A spray of the Product contains 10 mg CBD. This results in a maximum daily dose of 30 mg CBD as specified by the company.
At the same time, however, it was pointed out that the “consumption” of a spray shot was harmless to health.
The mouth spray could therefore be consumed like a food, but was declared as a “cosmetic”. This is precisely where the court had to examine whether the prohibition order based on food law was lawful.
For the definition of cosmetic products Article 2 sentence 4 lit. e) Regulation (EC) No. 178/2002 refers to Directive 76/768/EEC. This was replaced by Regulation (EC) No. 1223/2009. Cosmetic products are defined in Article 2(1)(a) as follows: “‘cosmetic product’ means any substance or mixture intended to be placed in contact with the external parts of the human body (epidermis, hair system, nails, lips and external genital organs) or with the teeth and the mucous membranes of the oral cavity with a view exclusively or mainly to cleaning them, perfuming them, changing their appearance, protecting them, keeping them in good condition or correcting body odours ”.
Here too, it is not the composition of the product that is decisive, but its intended purpose, which is to be determined on the basis of objective criteria according to general public opinion based on concrete evidence.
According to the system of Regulation (EC) No. 178/2002, Article 2 sentence 1 first defines foodstuffs in general and then excludes cosmetic products under sentence 4 lit. e). According to the definition in Regulation (EC) No. 1223/2009, cosmetic products must have an exclusive or at least predominant cosmetic purpose. It can be concluded from this system that the exclusivity or predominance must be positively established. If it is not possible to determine which purpose predominates, the product is a foodstuff.
The Düsseldorf Administrative Court had to deal with this question in the aforementioned legal dispute brought by the distributor against an official prohibition order in the form of a so-called general ruling („Allgemeinverfügung“). By notice dated July 11, 2020, the competent authority issued a general ruling prohibiting the marketing of foodstuffs containing “cannabidiol (as ‘CBD isolates’ or ‘hemp extracts enriched with CBD’)” in their urban area. The company, based in this city, offered the mouth spray described above.
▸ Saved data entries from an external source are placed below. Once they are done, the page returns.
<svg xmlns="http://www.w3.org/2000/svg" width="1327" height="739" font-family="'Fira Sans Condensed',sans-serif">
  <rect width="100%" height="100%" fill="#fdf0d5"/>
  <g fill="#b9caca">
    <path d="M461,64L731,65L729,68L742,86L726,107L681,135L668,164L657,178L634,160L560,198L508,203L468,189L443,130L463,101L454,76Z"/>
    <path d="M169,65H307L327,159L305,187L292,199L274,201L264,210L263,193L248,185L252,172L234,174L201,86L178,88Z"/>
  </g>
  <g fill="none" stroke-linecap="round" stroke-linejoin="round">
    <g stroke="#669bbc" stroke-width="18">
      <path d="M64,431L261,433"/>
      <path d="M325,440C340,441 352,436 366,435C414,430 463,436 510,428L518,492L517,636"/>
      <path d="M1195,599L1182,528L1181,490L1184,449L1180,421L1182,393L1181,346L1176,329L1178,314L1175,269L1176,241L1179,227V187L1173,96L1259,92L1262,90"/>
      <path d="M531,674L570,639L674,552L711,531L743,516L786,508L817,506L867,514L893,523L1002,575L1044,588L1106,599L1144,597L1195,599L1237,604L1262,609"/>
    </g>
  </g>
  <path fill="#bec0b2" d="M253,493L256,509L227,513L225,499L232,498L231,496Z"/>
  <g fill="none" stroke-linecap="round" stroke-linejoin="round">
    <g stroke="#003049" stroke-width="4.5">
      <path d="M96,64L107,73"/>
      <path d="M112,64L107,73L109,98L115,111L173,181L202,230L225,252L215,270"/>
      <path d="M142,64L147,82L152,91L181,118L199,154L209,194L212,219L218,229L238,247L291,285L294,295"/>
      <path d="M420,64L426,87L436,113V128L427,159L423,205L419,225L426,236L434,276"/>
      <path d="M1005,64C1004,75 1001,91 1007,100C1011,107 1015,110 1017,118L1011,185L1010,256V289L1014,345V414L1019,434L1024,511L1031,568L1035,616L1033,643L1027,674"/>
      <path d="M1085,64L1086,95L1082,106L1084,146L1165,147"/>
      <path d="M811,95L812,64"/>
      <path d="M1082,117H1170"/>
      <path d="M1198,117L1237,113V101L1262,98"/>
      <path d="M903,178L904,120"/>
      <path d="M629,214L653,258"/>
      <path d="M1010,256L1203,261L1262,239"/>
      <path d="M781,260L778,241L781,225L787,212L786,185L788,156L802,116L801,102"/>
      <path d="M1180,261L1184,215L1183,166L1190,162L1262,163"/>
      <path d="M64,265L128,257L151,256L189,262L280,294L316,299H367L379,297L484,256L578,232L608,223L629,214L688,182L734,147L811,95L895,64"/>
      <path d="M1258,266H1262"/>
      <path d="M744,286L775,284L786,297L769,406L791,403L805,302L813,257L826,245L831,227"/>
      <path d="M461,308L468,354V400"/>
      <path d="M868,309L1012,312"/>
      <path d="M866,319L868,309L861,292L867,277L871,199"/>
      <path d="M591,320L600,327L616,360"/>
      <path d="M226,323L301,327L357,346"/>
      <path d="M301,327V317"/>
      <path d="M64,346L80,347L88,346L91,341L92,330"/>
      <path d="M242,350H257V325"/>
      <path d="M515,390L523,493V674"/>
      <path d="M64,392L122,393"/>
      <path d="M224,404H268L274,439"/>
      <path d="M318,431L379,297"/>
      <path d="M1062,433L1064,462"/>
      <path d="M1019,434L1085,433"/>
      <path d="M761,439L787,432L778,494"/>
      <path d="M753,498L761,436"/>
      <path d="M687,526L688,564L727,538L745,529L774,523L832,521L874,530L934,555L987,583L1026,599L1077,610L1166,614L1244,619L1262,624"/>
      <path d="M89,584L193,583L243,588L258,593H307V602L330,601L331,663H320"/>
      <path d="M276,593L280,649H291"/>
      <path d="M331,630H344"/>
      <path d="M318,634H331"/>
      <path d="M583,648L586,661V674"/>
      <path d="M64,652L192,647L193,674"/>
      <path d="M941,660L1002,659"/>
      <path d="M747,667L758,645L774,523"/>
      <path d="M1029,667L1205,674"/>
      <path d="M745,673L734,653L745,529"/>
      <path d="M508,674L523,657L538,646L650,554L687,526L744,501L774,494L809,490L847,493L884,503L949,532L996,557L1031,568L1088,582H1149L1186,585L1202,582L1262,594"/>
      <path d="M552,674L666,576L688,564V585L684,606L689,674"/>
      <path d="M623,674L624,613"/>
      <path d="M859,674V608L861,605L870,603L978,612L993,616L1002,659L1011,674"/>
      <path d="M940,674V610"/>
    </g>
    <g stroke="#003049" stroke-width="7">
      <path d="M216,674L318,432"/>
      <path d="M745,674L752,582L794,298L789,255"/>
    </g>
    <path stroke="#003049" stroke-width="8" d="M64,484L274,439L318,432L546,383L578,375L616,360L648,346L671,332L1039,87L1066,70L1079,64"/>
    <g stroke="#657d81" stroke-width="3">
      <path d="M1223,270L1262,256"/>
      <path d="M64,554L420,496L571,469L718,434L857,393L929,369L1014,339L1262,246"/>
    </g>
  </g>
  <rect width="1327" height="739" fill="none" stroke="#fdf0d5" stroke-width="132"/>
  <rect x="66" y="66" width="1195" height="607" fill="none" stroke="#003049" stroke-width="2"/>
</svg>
In a ruling dated 25.10.2024 (Courts Ref. : 26 K 2072/23), the court dismissed the company’s claim. The court’s main arguments were :
- Classification as food: the CBD spray was correctly classified as food by the authority, as it was reasonable to expect that it could be swallowed despite indications to the contrary. According to an objective perception of the market, there is a now established expectation of an average informed, attentive and reasonable consumer to the effect that CBD oils are intended as “lifestyle” products for oral ingestion, from which consumers hope for positive health effects The labelling as “cosmetic” was refuted by the objective consumer expectations and the nature of the application.
- No medicinal product status: Due to the low dosage in this case (max. 30 mg CBD per day), the product was not classified as a functional medicinal product, as there was no sufficiently proven pharmacological effect.
- Legal basis of the injunction: The prohibition of the sale of the products by the defendant was based on a general order, which was confirmed as lawful by the court.
In the ruling, the court emphasizes the objective consumer expectation and clarifies that products cannot be exempted from a different regulatory classification by the authorities or the courts solely by their labelling.
Conclusion: The decision presented underlines the considerable importance of the “correct” classification of a health product in the respective legal product category. In addition to the classic distinction between foodstuffs (food supplements) and medicinal products, comparable issues also arise with other product types. In this case in the constellation of cosmetics versus food – combined with the special legal component of the use of CBD.